Nice! Crystal is doing pretty well.

Could you try doing the same. but with wrk instead of ab? Someone told me in the past that wrk is much more reliable and gives more consistent results.

@fat some months ago we created and used Benchy: A benchmark tool . You might find it useful to play around different benchmarks.
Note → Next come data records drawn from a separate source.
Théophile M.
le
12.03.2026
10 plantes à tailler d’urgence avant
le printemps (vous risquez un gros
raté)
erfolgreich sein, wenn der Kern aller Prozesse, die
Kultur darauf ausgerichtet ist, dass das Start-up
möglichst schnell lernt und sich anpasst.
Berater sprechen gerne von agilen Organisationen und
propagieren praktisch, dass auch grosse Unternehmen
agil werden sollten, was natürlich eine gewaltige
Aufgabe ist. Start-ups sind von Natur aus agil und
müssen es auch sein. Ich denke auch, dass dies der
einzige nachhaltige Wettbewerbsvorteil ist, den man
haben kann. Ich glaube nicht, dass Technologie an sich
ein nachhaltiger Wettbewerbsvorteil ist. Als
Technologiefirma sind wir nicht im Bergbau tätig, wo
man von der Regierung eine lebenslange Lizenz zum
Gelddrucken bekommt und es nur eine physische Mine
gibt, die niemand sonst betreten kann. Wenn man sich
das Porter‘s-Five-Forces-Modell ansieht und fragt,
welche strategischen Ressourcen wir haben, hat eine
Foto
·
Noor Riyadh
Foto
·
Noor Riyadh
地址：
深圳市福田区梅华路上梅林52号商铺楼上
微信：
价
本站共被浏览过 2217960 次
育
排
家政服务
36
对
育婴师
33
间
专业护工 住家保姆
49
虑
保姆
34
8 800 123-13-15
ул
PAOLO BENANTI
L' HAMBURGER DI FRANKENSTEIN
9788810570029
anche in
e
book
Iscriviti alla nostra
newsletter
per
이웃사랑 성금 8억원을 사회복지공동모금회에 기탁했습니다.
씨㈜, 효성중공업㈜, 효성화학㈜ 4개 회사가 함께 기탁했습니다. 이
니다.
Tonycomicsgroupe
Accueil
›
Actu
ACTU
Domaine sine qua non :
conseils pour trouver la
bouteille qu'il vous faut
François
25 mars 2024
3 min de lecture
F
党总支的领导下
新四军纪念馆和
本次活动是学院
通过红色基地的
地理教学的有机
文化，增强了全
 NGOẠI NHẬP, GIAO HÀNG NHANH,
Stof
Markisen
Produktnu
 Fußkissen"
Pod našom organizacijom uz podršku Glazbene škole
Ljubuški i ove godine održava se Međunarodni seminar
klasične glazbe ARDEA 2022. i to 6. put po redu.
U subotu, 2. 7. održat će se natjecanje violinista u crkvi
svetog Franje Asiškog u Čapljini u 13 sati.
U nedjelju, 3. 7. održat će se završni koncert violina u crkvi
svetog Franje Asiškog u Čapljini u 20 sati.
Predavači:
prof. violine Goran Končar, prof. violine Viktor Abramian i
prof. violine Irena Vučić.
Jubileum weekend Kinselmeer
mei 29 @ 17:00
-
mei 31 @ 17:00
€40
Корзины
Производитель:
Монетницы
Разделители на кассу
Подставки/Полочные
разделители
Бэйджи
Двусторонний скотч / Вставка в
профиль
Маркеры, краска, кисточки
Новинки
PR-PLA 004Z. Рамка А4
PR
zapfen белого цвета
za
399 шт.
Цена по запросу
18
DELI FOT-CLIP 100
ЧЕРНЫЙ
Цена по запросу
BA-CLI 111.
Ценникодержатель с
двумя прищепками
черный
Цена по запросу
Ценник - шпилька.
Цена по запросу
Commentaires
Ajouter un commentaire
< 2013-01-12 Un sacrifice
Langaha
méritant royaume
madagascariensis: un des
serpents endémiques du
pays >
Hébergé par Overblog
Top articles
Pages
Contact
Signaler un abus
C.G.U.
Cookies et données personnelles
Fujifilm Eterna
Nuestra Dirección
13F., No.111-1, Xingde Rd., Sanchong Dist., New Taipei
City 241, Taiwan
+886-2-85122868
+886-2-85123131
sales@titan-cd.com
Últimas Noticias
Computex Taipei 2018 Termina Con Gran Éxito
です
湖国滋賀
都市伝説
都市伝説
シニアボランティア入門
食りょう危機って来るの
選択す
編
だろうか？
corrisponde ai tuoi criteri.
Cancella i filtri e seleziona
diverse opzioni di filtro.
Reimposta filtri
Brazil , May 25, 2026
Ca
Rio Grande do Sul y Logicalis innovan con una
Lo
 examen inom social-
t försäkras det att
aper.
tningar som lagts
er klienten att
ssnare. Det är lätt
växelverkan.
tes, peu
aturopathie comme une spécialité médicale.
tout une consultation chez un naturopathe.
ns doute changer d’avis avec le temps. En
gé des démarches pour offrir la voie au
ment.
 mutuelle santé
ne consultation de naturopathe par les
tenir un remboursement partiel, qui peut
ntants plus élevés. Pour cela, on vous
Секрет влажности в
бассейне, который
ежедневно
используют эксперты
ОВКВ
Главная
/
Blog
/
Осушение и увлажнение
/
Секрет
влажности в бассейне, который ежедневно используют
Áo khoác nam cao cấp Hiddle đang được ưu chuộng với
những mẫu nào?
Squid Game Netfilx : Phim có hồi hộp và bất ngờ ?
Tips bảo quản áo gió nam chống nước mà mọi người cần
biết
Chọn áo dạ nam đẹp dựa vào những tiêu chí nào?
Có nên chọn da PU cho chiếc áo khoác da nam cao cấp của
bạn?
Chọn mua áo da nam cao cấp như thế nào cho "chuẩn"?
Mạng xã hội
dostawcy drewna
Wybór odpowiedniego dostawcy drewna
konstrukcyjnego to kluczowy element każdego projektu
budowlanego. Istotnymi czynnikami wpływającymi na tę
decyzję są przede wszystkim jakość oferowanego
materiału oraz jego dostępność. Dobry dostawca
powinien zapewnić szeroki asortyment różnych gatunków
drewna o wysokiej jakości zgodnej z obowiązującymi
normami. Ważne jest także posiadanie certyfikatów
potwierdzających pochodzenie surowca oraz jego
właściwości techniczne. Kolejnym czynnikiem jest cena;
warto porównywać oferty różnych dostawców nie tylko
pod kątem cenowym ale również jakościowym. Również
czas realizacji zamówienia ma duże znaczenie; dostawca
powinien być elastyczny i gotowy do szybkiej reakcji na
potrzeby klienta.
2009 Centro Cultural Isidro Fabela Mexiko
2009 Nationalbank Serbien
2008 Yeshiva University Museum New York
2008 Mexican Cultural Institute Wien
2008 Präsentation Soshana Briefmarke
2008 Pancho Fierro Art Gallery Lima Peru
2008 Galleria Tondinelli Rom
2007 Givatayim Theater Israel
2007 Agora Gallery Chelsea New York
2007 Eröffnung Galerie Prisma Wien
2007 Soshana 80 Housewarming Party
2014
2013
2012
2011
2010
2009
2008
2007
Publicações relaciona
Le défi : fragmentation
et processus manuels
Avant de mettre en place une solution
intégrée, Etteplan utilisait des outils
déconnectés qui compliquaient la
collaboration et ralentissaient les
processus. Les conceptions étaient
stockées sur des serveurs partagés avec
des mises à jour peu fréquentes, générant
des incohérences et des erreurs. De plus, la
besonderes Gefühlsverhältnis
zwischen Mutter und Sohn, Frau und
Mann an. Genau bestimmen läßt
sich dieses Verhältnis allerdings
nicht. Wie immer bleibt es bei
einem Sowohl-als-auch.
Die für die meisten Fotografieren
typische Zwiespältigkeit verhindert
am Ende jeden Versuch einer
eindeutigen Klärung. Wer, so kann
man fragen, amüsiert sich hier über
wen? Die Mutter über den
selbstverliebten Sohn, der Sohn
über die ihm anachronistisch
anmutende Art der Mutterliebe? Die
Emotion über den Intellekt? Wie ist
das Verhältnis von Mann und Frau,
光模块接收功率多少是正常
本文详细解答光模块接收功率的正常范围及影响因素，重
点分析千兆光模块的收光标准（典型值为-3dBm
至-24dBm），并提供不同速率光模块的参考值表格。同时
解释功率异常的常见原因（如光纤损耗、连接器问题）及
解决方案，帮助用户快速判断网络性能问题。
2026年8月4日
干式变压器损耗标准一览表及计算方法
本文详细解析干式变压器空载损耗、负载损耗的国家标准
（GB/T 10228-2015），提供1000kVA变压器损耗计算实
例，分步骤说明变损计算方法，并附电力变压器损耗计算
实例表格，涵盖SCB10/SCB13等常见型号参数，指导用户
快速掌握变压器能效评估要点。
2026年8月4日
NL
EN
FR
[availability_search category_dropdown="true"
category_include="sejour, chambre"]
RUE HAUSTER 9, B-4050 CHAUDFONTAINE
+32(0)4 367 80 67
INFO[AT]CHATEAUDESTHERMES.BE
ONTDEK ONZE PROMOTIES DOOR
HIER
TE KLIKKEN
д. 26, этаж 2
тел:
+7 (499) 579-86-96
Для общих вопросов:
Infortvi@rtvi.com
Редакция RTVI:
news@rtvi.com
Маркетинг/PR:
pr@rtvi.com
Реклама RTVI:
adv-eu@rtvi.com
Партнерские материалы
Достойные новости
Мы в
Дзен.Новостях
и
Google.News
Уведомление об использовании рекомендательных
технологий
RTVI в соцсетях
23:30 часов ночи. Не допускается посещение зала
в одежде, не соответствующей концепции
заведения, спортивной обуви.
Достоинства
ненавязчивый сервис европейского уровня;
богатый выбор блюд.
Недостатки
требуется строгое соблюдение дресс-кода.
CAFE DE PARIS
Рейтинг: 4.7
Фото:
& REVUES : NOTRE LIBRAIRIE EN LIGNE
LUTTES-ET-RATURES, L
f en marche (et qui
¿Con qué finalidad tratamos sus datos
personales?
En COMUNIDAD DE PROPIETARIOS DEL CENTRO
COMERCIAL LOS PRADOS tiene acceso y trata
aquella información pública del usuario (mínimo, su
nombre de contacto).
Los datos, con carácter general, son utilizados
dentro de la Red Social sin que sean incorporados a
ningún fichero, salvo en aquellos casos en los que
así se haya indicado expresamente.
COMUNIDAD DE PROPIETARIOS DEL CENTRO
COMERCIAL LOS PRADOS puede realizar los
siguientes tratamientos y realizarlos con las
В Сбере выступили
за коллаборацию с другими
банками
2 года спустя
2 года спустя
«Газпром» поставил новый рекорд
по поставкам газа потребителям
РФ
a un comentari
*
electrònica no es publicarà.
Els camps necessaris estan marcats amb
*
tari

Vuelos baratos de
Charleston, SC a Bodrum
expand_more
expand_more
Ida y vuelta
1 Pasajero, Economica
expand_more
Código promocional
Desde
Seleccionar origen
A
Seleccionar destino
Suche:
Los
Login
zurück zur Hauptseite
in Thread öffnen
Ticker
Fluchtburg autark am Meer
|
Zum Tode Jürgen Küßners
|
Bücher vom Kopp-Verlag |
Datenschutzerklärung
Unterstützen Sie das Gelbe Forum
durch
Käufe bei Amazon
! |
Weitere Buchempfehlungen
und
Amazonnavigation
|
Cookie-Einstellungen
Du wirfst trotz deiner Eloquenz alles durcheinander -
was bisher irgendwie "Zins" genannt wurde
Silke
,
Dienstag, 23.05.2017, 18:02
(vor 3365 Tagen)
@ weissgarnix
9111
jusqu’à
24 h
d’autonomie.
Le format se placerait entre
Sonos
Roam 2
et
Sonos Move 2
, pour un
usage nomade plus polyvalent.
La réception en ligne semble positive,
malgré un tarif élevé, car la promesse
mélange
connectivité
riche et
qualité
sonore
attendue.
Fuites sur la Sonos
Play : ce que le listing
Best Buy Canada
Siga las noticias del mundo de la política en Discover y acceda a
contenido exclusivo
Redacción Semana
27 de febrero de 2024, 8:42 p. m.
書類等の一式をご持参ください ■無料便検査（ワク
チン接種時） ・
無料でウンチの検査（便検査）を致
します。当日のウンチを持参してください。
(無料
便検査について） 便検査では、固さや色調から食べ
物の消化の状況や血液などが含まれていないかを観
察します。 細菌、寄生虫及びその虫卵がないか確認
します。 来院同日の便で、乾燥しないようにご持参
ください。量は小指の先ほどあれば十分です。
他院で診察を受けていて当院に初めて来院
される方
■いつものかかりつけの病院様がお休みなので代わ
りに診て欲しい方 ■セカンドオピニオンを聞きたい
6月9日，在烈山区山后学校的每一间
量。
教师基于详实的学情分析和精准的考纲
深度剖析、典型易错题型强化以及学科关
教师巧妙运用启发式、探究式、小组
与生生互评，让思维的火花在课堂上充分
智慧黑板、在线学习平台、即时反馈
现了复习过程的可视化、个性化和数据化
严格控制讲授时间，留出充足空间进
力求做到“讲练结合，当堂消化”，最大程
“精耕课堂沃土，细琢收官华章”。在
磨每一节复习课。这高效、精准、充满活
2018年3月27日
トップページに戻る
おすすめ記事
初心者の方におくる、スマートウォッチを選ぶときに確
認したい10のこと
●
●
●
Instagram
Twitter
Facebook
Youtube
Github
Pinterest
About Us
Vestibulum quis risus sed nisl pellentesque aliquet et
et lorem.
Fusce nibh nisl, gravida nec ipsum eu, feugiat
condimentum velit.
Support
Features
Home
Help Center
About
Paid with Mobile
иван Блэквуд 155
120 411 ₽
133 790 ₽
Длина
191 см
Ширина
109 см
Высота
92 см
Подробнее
Let me know if you play with it and if there is any feedback.

2 Likes

thanks for your suggestions,
yes, i agree that sometime we need some scripts to help us automate the benchmark tasks.
i’ll take a look at the docs first.

Wonder if somebody should make a go “fasthttp” equivalent for crystal…though I admit I don’t know much about it and “acing microbenchmarks” is often unuseful in real life LOL.

ok, today i’ve made another test, using wrk
but i’ve only done that in a vps box, 1 core cpu,
maybe later / tomorrow i’ll make a test on i7 box (8 core)

so, here’s the source code, and results on a vps box, 1 core cpu:

wrk results copy-pasted in this file : https://github.com/sharing-lab/ws-benchmark/blob/33324a0b23c539f5141f3a7abc14f859678da5d6/results/vps_1_core.txt

screenshot from the plotted chart & table :

thanks.

2 Likes

and this is the result with wrk, on another box: 4 core cpu (yesterday, it was only on a single core cpu box)
results & source code : https://github.com/sharing-lab/ws-benchmark/tree/5fb78bc110c45a657c81369e95286de61a20c549

thanks,

Fatih